In fact, on his last trip to Asia as secretary of defense, Robert M. Gates said in January 2011 that he believed the long-term goal of the Chinese was to push the United States to “the second island chain,” farther out in the Pacific, keeping American air and naval assets ever farther from the region around China’s coast.
Two years later, Obama officials will not utter that view in public, but it is a running theme in American intelligence assessments about the Chinese military, tempered by evidence that some Chinese officials worry about blowback if they overreach.
That has been a repeated cycle in Mr. Obama’s relations with the Chinese.
In 2010, a series of episodes, touched off by American arms sales to Taiwan and the ramming of a Japanese coast guard ship in the Senkakus by an inebriated Chinese sea captain, led China to cut off military-to-military relations between Beijing and Washington and the sale of rare-earth metals, used for electronics, to the Japanese.
Both proved temporary, and by the end of the year some senior Chinese officials, led by the state councilor, Dai Bingguo, warned that China’s actions were driving countries in the region into American hands.
“Some say China wants to replace the United States and dominate the world,” Mr. Dai wrote in an article that Mr. Donilon frequently cited. “That is simply a myth.”

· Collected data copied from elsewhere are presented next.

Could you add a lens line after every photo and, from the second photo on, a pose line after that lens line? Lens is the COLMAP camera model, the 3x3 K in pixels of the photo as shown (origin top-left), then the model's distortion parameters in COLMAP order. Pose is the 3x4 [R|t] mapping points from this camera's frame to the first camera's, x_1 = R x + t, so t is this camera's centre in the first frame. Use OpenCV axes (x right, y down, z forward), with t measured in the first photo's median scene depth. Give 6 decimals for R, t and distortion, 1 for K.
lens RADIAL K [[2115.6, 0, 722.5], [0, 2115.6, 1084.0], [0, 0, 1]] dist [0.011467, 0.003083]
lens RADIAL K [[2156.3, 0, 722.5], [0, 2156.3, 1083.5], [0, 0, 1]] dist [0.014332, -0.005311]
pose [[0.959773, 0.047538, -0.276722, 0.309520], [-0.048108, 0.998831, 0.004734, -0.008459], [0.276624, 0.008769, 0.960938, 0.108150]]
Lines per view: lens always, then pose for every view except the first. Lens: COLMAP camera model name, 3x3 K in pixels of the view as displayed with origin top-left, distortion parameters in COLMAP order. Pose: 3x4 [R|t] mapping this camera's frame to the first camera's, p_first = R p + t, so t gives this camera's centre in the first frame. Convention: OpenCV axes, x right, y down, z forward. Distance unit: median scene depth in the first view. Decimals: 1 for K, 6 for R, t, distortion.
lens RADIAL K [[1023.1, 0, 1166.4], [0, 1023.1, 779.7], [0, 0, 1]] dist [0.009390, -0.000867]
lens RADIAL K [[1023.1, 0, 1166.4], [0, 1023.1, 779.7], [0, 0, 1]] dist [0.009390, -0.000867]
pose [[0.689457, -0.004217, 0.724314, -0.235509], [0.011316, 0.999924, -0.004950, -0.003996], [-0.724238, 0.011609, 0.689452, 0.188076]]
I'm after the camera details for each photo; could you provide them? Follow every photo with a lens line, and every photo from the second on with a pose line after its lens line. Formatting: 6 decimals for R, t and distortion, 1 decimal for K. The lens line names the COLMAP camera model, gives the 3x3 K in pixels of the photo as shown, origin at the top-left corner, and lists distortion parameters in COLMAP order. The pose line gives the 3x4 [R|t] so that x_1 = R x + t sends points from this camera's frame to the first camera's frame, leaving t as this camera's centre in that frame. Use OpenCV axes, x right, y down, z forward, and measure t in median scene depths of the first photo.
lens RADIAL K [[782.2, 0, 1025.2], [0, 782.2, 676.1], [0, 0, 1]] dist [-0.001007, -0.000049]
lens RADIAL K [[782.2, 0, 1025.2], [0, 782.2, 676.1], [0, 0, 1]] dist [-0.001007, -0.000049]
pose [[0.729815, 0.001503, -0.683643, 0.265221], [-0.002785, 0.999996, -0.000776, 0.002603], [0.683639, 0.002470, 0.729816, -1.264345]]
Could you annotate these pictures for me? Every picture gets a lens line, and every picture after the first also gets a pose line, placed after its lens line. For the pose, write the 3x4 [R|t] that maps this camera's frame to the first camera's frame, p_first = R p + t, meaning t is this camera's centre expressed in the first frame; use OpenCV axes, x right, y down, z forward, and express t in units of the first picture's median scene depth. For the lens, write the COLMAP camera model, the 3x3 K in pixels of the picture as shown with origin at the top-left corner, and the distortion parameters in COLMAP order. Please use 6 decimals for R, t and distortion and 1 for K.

But Mr. Dai is gone from power, and the Obama administration is now trying to figure out how to interpret each new Chinese action under Mr. Xi, of which the recent “air defense identification zone” was considered the most calculated and, perhaps, the most muscular.
Many countries claim such zones; China knew it was claiming it over disputed territory.
Mr. Obama’s immediate response was to send two unarmed B-52 bombers on what the Pentagon called “routine” runs over the territory; they were routine, but the timing and symbolism were lost on no one.
Now the White House faces the more complex task of its longer-term response.
To make the promise of his “Asian pivot” real, the president will have to convince Congress, and allies in the region, that he means to devote more military, diplomatic and economic attention there — not to contain China, he insists, but to preserve and extend America’s longtime role as a keeper of the peace in the Pacific.
That will be challenging at a time of Pentagon budget cuts, a national mood to focus on problems at home and a national security apparatus focused on Iran, Syria and the future of the Middle East.